* **What the exercise asks**
Precisely the lines from the one with "X142000000Y-56000000D01*" through the end of the data, both included, must make up the response, each restated word for word.

[Text-based design files]
================================

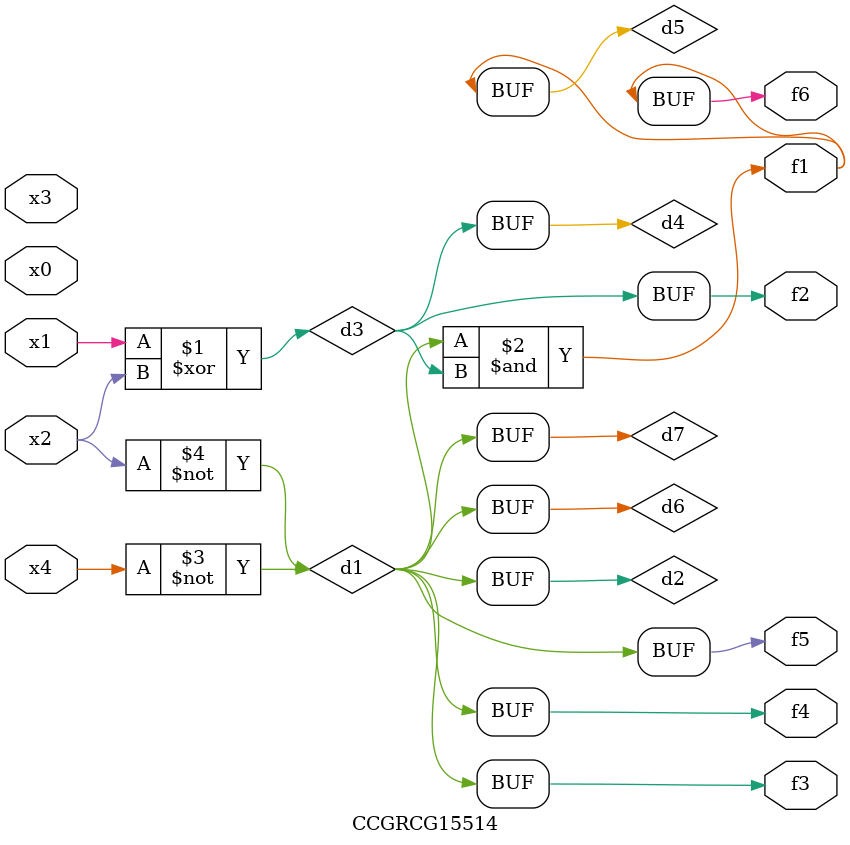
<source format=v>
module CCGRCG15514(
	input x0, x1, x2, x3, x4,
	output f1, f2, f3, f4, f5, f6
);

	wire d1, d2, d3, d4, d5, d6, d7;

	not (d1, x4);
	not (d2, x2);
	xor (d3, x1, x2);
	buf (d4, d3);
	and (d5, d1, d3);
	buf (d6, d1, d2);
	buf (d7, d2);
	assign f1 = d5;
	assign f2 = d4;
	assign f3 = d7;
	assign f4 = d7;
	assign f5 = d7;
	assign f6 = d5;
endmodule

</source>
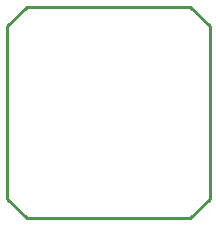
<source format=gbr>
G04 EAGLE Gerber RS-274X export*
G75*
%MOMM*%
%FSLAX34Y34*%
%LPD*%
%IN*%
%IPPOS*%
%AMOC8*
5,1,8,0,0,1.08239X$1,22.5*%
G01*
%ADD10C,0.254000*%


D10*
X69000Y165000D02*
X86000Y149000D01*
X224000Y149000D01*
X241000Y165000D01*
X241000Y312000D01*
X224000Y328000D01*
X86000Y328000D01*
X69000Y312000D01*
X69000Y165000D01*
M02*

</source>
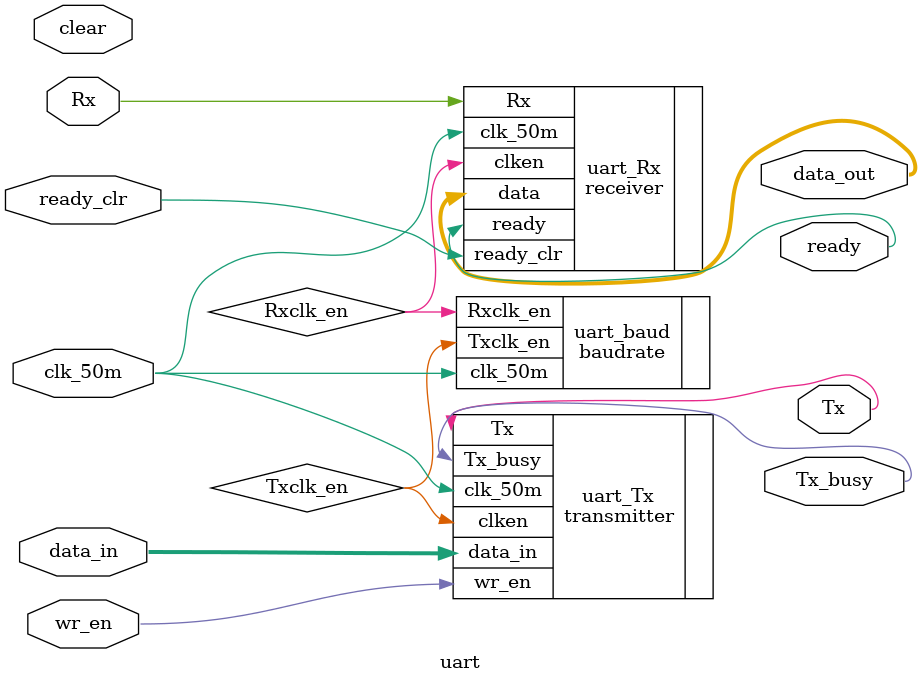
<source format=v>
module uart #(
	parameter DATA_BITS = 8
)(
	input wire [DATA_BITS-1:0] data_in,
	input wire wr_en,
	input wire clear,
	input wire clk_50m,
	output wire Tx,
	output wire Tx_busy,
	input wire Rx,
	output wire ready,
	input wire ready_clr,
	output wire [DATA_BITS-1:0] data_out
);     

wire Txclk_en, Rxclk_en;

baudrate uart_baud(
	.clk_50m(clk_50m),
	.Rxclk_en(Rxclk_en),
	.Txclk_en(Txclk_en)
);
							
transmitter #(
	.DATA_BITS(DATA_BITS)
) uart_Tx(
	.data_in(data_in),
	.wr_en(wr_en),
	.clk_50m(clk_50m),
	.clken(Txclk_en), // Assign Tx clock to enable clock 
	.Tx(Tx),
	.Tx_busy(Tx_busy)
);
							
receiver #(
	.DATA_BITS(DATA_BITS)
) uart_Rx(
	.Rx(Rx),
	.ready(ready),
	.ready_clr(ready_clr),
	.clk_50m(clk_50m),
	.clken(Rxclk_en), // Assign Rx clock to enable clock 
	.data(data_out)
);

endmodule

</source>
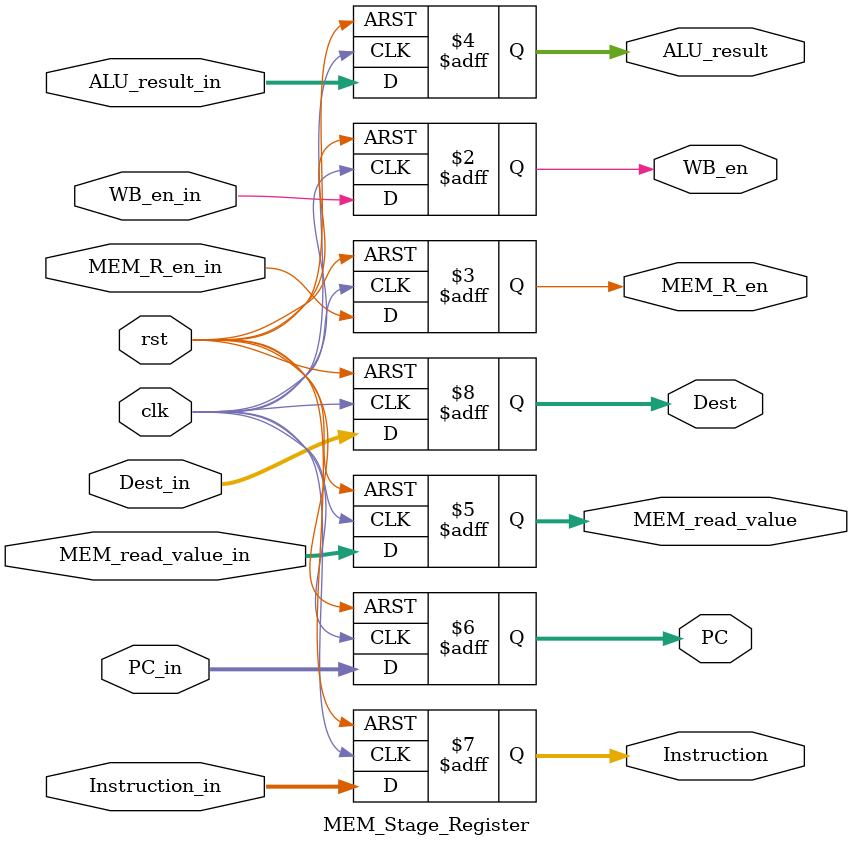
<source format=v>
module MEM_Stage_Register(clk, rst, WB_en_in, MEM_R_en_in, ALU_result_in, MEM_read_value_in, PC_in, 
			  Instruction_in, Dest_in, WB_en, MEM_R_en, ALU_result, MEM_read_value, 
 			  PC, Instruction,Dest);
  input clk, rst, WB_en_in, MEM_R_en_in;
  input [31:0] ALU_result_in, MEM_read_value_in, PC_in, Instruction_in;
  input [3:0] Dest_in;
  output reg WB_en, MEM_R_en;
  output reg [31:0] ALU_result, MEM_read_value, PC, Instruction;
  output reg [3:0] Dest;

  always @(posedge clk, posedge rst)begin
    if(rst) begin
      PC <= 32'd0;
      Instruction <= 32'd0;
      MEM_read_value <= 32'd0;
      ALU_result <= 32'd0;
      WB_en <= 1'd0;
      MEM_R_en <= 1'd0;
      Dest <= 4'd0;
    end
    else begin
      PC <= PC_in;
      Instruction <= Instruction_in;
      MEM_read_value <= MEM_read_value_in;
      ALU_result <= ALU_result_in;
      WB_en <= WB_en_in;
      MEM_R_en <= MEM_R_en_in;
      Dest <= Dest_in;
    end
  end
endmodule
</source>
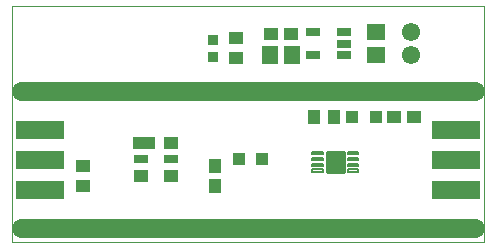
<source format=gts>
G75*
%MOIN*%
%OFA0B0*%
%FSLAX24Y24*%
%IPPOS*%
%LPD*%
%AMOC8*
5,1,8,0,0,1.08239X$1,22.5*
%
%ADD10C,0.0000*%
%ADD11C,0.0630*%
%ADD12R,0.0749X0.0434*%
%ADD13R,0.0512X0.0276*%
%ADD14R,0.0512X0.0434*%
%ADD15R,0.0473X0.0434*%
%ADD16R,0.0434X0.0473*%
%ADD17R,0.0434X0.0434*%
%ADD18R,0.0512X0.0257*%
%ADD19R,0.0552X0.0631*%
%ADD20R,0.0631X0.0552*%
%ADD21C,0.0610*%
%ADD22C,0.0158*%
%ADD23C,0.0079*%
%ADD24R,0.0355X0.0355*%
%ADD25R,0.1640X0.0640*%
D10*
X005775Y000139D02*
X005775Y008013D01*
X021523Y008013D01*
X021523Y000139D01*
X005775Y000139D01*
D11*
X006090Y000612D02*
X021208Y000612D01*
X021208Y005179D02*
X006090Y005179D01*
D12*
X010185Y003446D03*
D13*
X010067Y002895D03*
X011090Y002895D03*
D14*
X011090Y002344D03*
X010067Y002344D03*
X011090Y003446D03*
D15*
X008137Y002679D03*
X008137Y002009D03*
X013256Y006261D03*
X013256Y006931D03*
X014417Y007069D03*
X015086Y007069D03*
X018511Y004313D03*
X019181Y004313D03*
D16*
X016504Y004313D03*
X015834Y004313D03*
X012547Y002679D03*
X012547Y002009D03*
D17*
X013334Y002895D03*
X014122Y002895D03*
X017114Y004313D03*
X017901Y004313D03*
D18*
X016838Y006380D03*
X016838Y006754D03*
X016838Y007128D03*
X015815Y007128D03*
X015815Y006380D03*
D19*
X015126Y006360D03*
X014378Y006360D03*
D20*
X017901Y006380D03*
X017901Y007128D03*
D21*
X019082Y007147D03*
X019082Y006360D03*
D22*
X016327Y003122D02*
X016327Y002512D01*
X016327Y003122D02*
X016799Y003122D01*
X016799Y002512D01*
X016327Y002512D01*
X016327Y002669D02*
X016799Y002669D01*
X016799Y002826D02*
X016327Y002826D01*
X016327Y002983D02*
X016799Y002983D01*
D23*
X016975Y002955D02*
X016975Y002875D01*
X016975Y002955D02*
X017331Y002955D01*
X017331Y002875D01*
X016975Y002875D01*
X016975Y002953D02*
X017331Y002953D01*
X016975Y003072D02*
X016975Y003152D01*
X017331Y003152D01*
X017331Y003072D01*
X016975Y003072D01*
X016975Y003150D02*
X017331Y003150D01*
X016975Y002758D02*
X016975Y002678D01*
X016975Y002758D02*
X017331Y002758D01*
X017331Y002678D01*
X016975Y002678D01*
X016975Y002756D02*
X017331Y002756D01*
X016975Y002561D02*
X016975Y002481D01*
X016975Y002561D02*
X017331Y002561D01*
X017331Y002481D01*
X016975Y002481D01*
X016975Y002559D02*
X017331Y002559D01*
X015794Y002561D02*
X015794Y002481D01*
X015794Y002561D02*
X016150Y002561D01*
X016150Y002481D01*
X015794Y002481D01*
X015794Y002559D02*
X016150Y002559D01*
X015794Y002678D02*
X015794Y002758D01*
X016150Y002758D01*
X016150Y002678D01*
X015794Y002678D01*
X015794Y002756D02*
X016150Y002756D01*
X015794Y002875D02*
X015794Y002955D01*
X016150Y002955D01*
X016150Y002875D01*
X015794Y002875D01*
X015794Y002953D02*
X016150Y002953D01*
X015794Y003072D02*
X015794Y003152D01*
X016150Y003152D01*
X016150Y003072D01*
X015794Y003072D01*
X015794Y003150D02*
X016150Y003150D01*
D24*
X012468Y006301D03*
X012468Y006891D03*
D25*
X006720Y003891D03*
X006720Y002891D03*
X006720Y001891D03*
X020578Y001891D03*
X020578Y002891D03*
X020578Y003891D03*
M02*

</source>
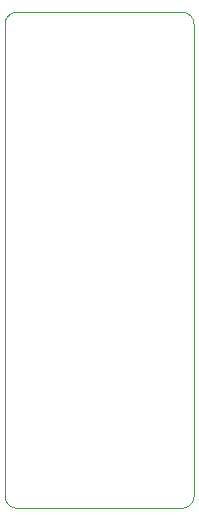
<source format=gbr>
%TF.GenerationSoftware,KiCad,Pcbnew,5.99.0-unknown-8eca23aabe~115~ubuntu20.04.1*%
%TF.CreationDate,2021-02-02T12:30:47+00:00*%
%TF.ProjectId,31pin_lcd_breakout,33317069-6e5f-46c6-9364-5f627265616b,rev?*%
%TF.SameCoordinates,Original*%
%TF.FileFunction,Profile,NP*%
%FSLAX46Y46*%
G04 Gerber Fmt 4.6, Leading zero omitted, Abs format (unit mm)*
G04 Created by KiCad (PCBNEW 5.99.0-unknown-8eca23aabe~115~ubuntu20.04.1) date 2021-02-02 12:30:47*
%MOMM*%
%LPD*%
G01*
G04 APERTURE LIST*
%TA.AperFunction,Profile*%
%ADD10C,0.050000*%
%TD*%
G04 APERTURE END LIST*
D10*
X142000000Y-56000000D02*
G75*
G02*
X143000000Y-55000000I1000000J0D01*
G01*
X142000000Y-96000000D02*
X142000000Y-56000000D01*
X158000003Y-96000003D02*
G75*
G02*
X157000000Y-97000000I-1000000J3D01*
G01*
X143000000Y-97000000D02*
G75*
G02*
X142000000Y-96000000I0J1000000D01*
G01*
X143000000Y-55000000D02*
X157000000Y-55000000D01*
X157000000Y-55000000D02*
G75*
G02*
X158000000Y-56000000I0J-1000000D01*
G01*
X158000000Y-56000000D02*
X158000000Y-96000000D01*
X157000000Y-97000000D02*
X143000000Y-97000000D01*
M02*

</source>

================================

* **Result**
X142000000Y-56000000D01*
X158000003Y-96000003D02*
G75*
G02*
X157000000Y-97000000I-1000000J3D01*
G01*
X143000000Y-97000000D02*
G75*
G02*
X142000000Y-96000000I0J1000000D01*
G01*
X143000000Y-55000000D02*
X157000000Y-55000000D01*
X157000000Y-55000000D02*
G75*
G02*
X158000000Y-56000000I0J-1000000D01*
G01*
X158000000Y-56000000D02*
X158000000Y-96000000D01*
X157000000Y-97000000D02*
X143000000Y-97000000D01*
M02*

</source>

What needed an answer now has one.